**EXTRACT TO READ**
Today, the United Kingdom elected to exit the European Union, with 52 per cent of voters choosing to Leave. Despite uncertainty this morning, though, the property industry has rallied to remind the world that a Brexit does not change the fundamentals of the UK’s attractive housing market.

The news of the result was announced this morning, causing the British pound to fall against other major currencies. Bank of England Governor Mark Carney, though, was swift to reassure the country that while there will be “a period of uncertainty and adjustment”, there will also be “no initial change in the way our people can travel, in the way our goods can move or the way our services can be sold”, as the UK begins to establish new relationships with Europe and the rest of the world.

“We are well prepared for this,” he added.

“The Treasury and the Bank of England have engaged in extensive contingency planning and the Chancellor and I have been in close contact, including through the night and this morning. We have taken all the necessary steps to prepare for today’s events.”

As well as the Treasury, the bank is also working closely with other domestic authorities and overseas central banks. Any future adjustments that might be introduced by the bank would be “supported by a resilient UK financial system – one that the Bank of England has consistently strengthened over the last seven years,” Carney continued.

**TASK ITEM A**
Duplicate the entries below word for word, starting with the first one and going on through the line containing "Reading left to right, list". Leave the pictures out.

**RECORDED DATA**
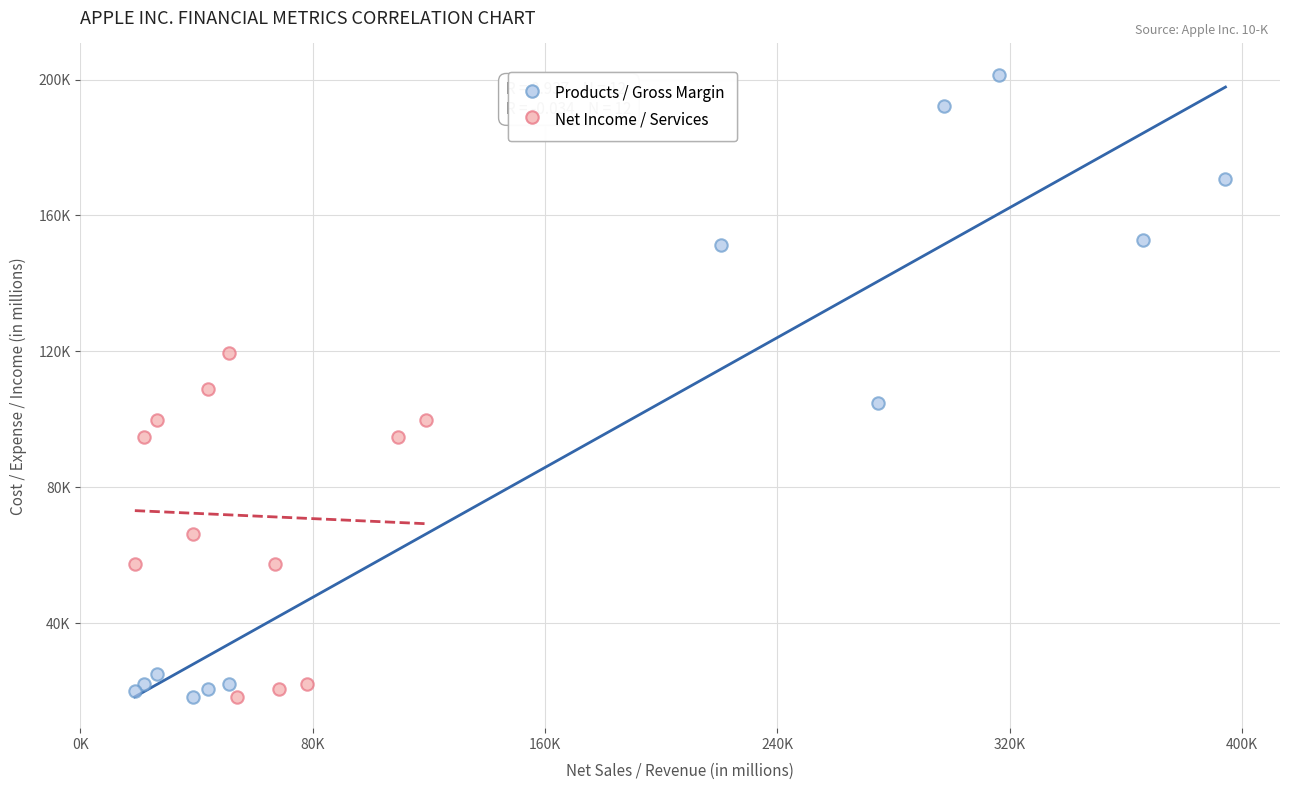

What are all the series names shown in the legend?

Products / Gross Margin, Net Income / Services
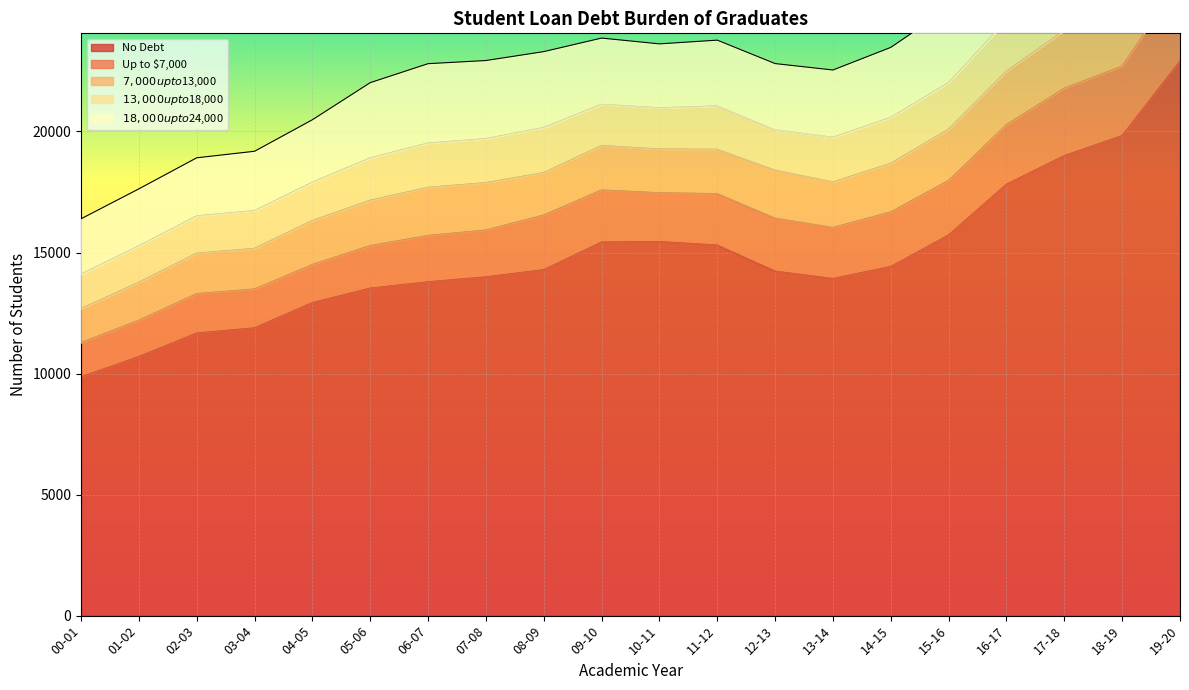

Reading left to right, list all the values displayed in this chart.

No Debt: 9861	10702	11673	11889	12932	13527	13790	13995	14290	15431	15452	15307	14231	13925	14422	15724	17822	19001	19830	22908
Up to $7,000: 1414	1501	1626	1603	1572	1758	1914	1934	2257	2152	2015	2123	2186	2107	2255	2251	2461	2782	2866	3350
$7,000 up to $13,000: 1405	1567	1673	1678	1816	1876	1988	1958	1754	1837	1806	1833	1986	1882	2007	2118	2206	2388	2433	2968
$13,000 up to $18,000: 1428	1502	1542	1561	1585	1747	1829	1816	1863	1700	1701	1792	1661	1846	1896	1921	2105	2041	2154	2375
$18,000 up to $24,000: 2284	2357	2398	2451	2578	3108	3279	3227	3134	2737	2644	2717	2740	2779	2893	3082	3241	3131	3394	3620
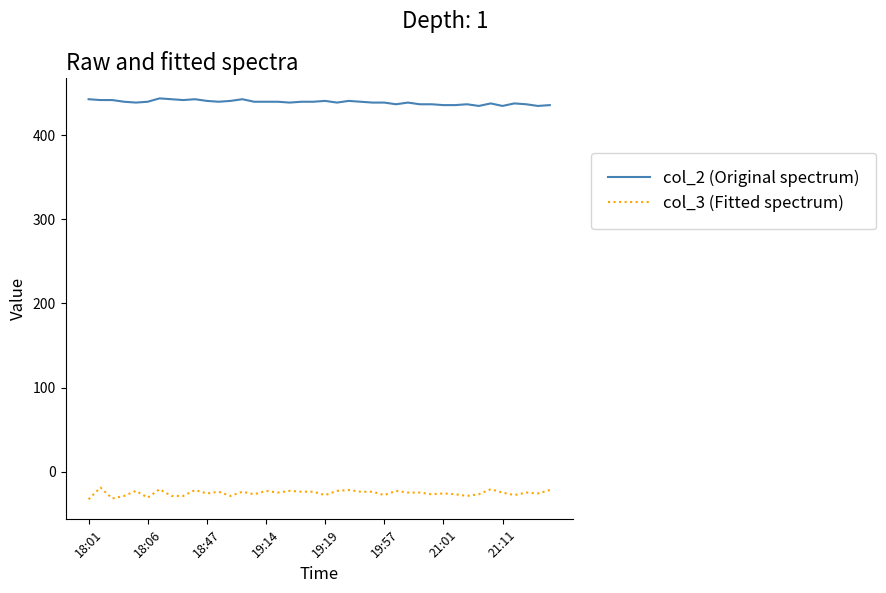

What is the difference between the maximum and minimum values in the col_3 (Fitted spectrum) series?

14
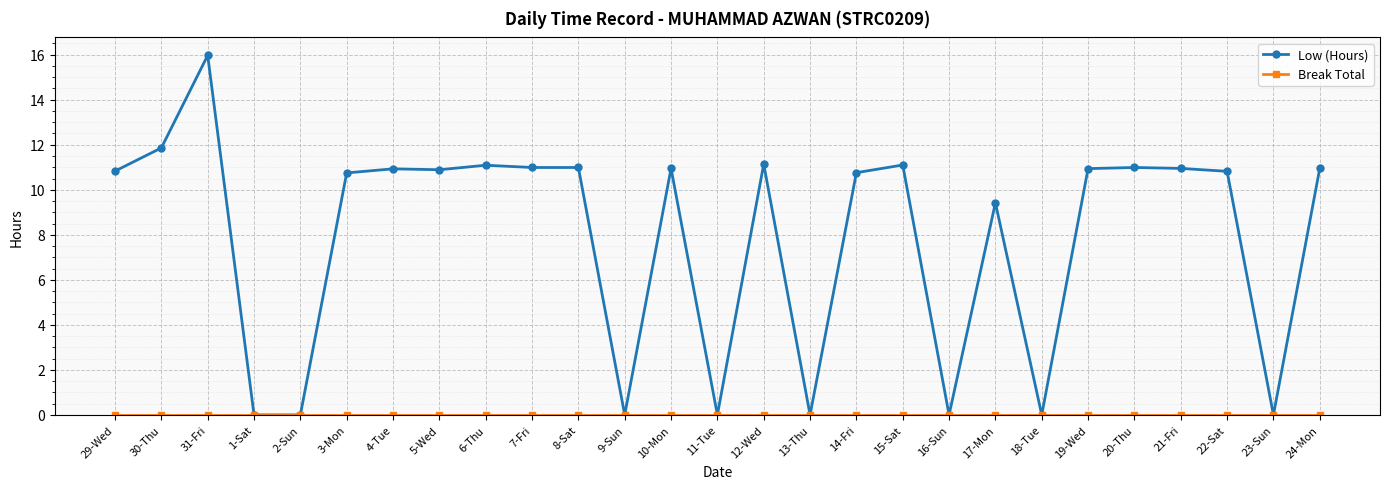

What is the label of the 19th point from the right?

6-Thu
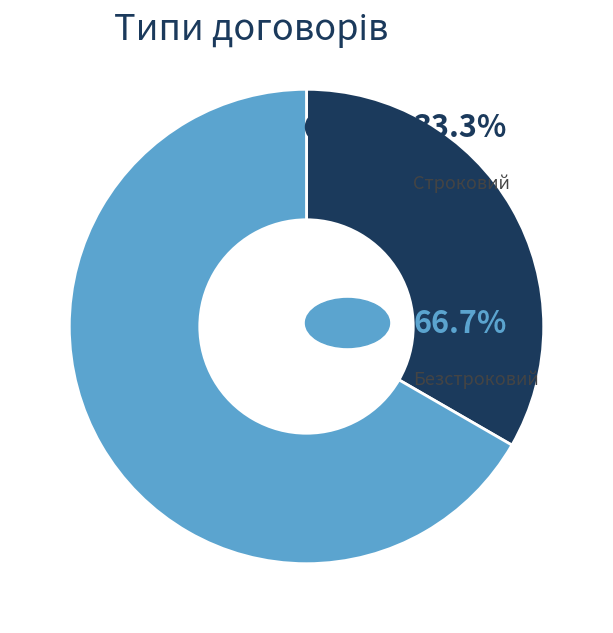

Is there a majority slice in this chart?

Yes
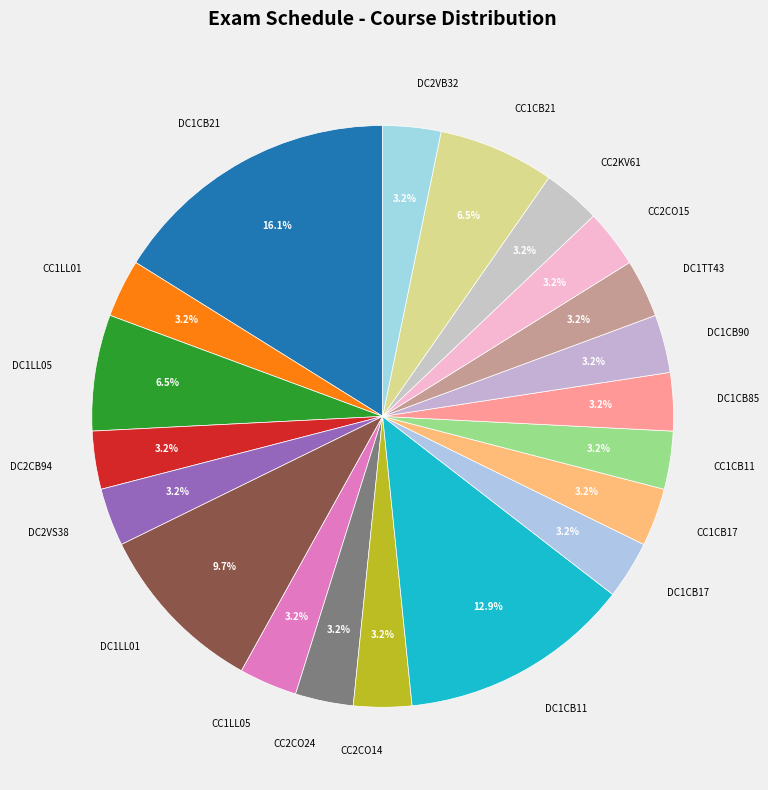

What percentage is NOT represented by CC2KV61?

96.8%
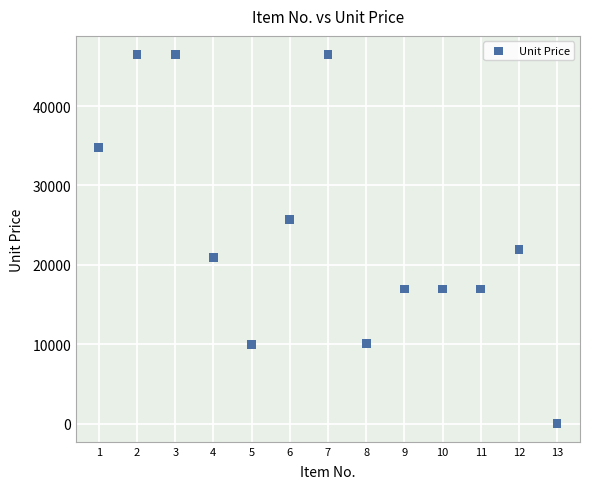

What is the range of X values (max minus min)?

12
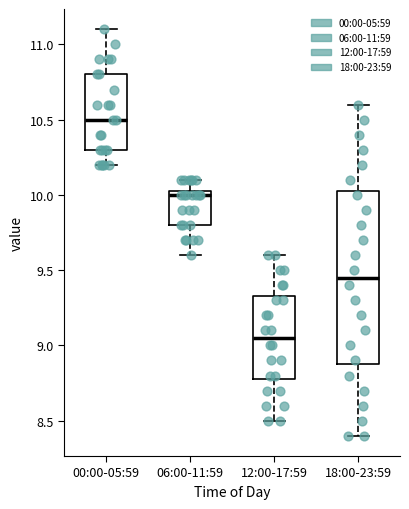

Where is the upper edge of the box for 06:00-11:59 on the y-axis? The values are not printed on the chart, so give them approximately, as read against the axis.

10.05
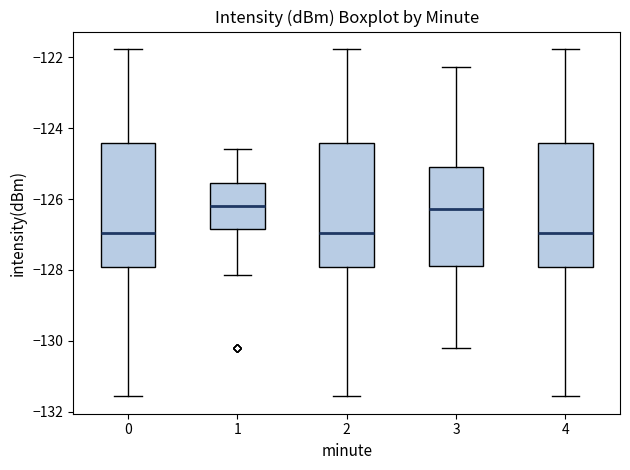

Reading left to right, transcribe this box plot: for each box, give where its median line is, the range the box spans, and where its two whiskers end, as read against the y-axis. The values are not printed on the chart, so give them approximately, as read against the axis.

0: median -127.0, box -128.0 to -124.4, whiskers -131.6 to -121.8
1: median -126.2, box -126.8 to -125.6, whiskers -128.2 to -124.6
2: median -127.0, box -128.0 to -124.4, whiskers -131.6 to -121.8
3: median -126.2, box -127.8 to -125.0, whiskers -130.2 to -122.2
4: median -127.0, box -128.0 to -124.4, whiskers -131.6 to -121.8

**TASK ITEM B**
Go on with the article about the Brexit vote and the UK housing market from the point where it stops.

**ANSWER SPACE A**
What are all the series names shown in the legend?

Products / Gross Margin, Net Income / Services

Reading left to right, list all the values displayed in this chart.

**ANSWER SPACE B**
“The capital requirements of our largest banks are now 10 times higher than before the crisis. The Bank of England has stress tested them against scenarios more severe than the country currently faces.”

Richard Lambert, Chief Executive Officer at the National Landlords Association, welcomes Carney’s steadying words, urging calm.

David Cox, managing director of Association of Residential Letting Agents, and Mark Hayward, managing director of National Association of Estate Agents, join him, predicting that in the short term, prices and rents will remain stable.

“We believe that the UK housing market is resilient, as is the supply chain that drives it,” they comment. “But as we indicated in our Brexit report last month, the bigger impact may well be in the skills necessary to drive UK housing development.”

“While markets may react negatively to today’s ‘Leave’ vote, the fundamentals underpinning the UK housing market still remain attractive,” comments Randeesh Sandhu, CEO of Urban Exposure, who also notes that foreign investment may increase too, thanks to sterling’s devaluation.

“A return to ‘business as usual’ may take longer than if we had remained as the specifics of a ‘Brexit’ will take time to determine,” Sandhu acknowledges, “but the imbalance between demand and supply in the UK housing market will endure.

“So while buyers may pause as the implications of Brexit are figured out, over the medium to long-term we do not expect housing markets to change drastically as a result of the vote.”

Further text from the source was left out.